- [PROBLEMS TO SOLVE]
(a) From the forum thread on bottled gas, transcribe everything from "# Bottled Gas" down to "cost ( approx)" word for word.
(b) Using the forum thread on bottled gas, decide whether each statement agrees with it: (i) Camping Gaz cylinders are big enough for a patio heater. (ii) Propane costs less than Butane. (iii) The local Ferreteria sells a cylinder only with a contract. Answer yes or no for each, and quote the words that settle it.
(c) Write what comes next in the forum thread on bottled gas, picking up right after its last line.

# Bottled Gas



## snr-fred (Feb 25, 2010)

Hi,
I am looking to buy a gas bottle for my patio heater and would like to know the following

Do I need a licence to buy one
Can I get one at any garage
and how much they cost ( approx)

Thanks all


----------



## country boy (Mar 10, 2010)

The easiest way to buy a cylinder is at a car boot sale, average 20€. Our local Ferreteria will sell one to you without a contract for about 18€ plus the cost of the gas, currently around 12€. garages usually need to see your contract . Camping Gaz cylinders do not need a contract but are too small for a patio heater. Propane is about 1.20€ cheaper than Butane and will run a patio heater.


----------



## Alcalaina (Aug 6, 2010)

[Items from a data source]

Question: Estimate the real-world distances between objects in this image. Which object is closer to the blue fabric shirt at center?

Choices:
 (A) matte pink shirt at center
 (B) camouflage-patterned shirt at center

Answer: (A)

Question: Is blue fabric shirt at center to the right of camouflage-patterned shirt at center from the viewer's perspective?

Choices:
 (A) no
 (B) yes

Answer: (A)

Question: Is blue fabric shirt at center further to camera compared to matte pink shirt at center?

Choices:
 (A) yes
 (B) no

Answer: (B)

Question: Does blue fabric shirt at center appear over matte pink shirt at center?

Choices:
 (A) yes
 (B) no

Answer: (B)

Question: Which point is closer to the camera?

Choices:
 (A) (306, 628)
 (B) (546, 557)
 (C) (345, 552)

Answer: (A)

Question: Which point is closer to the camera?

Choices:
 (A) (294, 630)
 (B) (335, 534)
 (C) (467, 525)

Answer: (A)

--

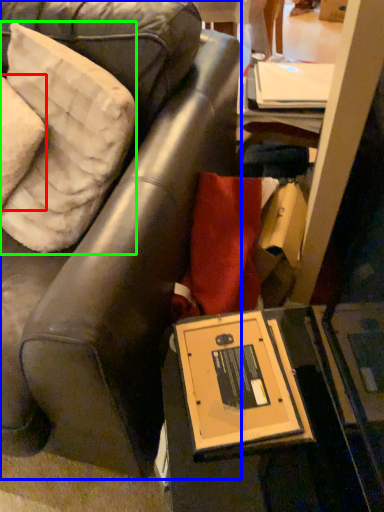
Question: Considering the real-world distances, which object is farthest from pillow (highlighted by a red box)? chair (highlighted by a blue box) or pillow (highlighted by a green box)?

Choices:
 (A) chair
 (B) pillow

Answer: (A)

- [ANSWERS FOR THE TASKS]
(a)
# Bottled Gas



## snr-fred (Feb 25, 2010)

Hi,
I am looking to buy a gas bottle for my patio heater and would like to know the following

Do I need a licence to buy one
Can I get one at any garage
and how much they cost ( approx)

(b)
(i) No: "Camping Gaz cylinders do not need a contract but are too small for a patio heater."
(ii) Yes: "Propane is about 1.20€ cheaper than Butane"
(iii) No: "Our local Ferreteria will sell one to you without a contract"

(c)
There are two main suppliers, Cepsa and Repsol, and two types of gas, propane and butane. Butane burns slightly hotter but gives off a lot more condensation (though that won´t matter in your case).

You deffinitely need a contract if it is for indoor use (e.g. a water heater) and I suspect that will apply for an outdoor use too, as they may send someone round to do a safety check.

When you first buy one you pay a deposit on the container (called a bombona), then you just exchange the empty one for a full one. They cost about 11 euros.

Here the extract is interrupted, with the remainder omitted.